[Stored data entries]

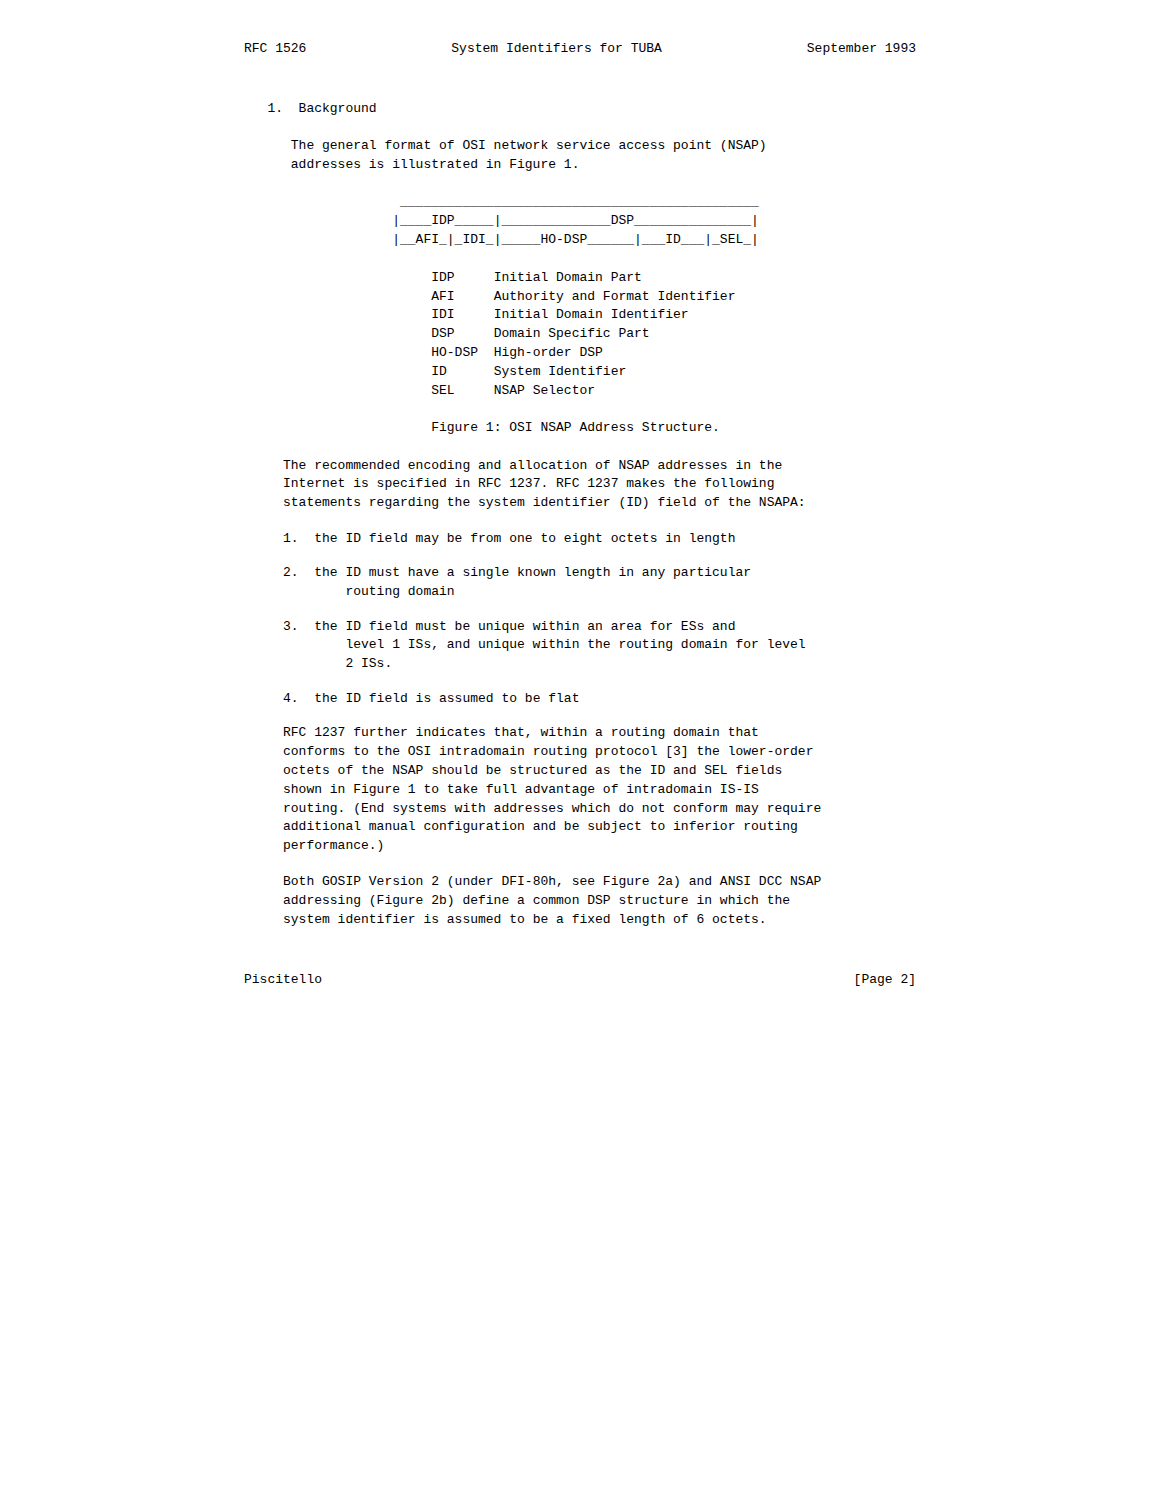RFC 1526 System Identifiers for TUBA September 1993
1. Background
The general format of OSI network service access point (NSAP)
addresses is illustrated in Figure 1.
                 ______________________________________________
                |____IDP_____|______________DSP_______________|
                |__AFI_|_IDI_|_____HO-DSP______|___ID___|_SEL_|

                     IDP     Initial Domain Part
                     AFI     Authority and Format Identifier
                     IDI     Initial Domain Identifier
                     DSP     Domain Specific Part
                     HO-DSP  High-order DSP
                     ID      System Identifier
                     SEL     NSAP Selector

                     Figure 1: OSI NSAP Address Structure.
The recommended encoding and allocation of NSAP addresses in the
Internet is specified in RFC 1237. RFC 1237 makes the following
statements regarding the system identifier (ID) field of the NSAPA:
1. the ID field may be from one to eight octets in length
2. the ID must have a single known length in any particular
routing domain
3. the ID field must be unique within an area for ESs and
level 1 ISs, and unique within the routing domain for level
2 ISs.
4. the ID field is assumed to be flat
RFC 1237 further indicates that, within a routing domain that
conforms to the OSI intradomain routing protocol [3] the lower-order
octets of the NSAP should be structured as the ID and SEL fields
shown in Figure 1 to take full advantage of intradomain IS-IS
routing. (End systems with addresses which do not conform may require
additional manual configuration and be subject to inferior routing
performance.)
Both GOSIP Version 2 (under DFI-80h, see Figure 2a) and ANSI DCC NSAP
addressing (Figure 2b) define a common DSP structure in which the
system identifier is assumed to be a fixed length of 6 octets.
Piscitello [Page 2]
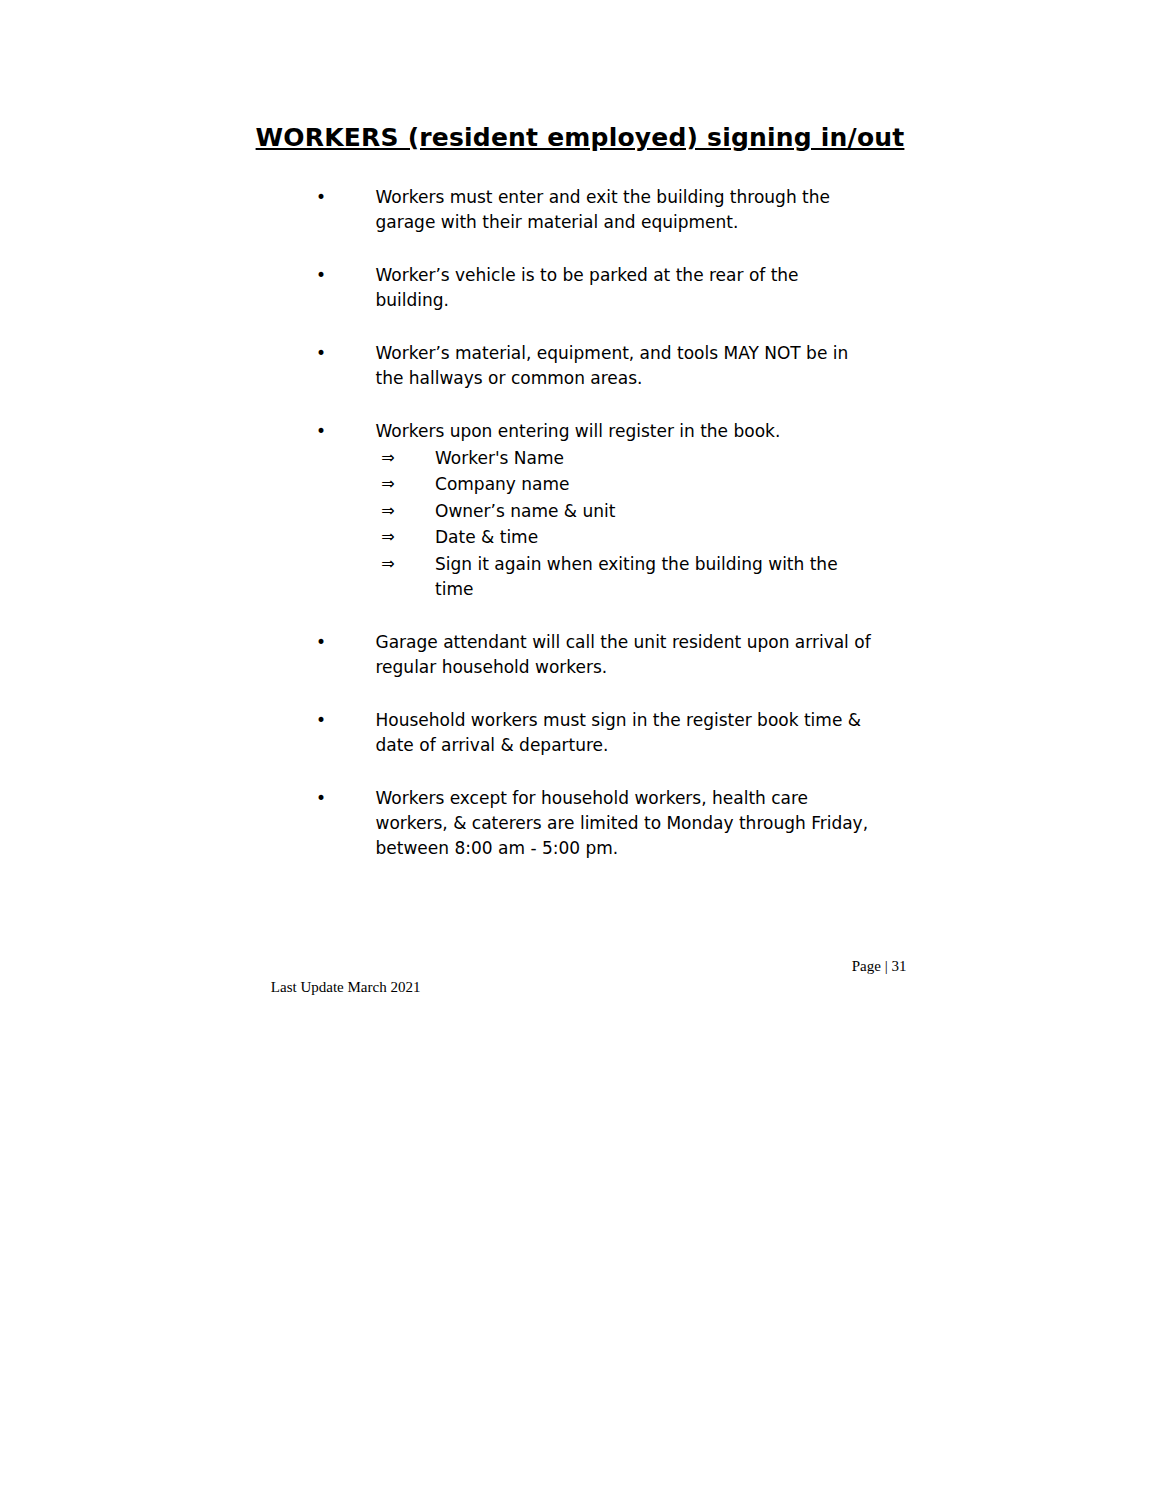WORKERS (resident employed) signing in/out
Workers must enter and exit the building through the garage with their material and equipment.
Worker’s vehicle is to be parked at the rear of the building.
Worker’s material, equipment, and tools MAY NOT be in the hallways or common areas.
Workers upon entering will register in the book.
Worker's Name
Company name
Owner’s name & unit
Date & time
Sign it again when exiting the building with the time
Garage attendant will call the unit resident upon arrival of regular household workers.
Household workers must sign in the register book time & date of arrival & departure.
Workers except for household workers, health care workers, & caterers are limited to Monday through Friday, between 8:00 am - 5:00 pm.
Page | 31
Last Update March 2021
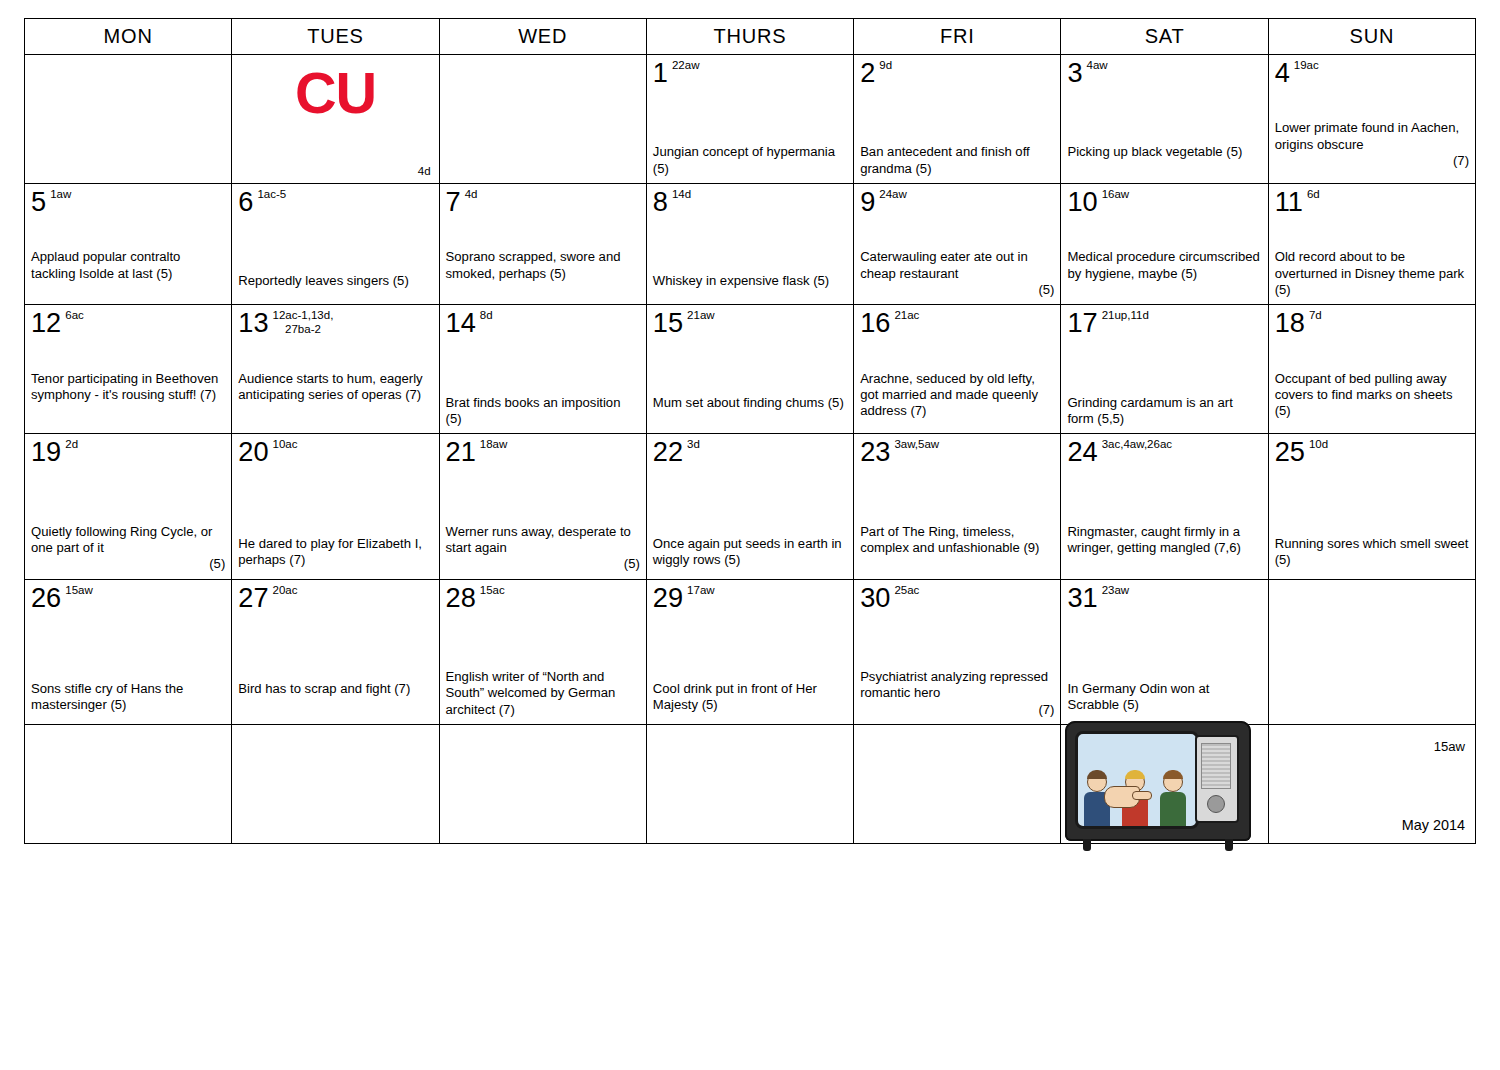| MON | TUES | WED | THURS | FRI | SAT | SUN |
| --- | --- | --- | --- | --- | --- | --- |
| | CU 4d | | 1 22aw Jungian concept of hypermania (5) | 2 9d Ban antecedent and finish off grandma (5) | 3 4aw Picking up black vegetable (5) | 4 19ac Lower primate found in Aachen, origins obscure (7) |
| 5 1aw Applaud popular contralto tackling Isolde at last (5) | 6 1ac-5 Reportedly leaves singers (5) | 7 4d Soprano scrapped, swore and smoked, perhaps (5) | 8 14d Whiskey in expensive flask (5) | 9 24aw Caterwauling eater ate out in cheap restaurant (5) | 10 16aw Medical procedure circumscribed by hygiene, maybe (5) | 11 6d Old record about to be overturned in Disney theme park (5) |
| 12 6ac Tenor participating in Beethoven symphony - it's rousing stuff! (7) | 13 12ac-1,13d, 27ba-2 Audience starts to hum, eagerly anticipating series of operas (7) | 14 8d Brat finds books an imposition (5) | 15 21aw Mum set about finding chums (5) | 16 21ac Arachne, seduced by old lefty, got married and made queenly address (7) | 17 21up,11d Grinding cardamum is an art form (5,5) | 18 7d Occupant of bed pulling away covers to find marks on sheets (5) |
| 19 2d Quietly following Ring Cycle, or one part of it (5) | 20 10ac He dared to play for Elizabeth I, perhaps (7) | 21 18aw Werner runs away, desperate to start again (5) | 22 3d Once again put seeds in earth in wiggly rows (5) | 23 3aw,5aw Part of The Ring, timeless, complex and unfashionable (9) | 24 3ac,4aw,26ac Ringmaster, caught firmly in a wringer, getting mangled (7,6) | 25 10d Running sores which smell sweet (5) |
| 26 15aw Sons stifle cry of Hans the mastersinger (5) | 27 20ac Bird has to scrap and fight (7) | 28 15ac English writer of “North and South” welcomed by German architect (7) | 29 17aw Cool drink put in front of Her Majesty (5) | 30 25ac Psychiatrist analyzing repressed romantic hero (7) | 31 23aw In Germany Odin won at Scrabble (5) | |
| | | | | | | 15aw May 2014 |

| What you have to do |
Collect every line with the string "routing" from the records, and copy each.

| Task result |
routing domain
level 1 ISs, and unique within the routing domain for level
RFC 1237 further indicates that, within a routing domain that
conforms to the OSI intradomain routing protocol [3] the lower-order
routing. (End systems with addresses which do not conform may require
additional manual configuration and be subject to inferior routing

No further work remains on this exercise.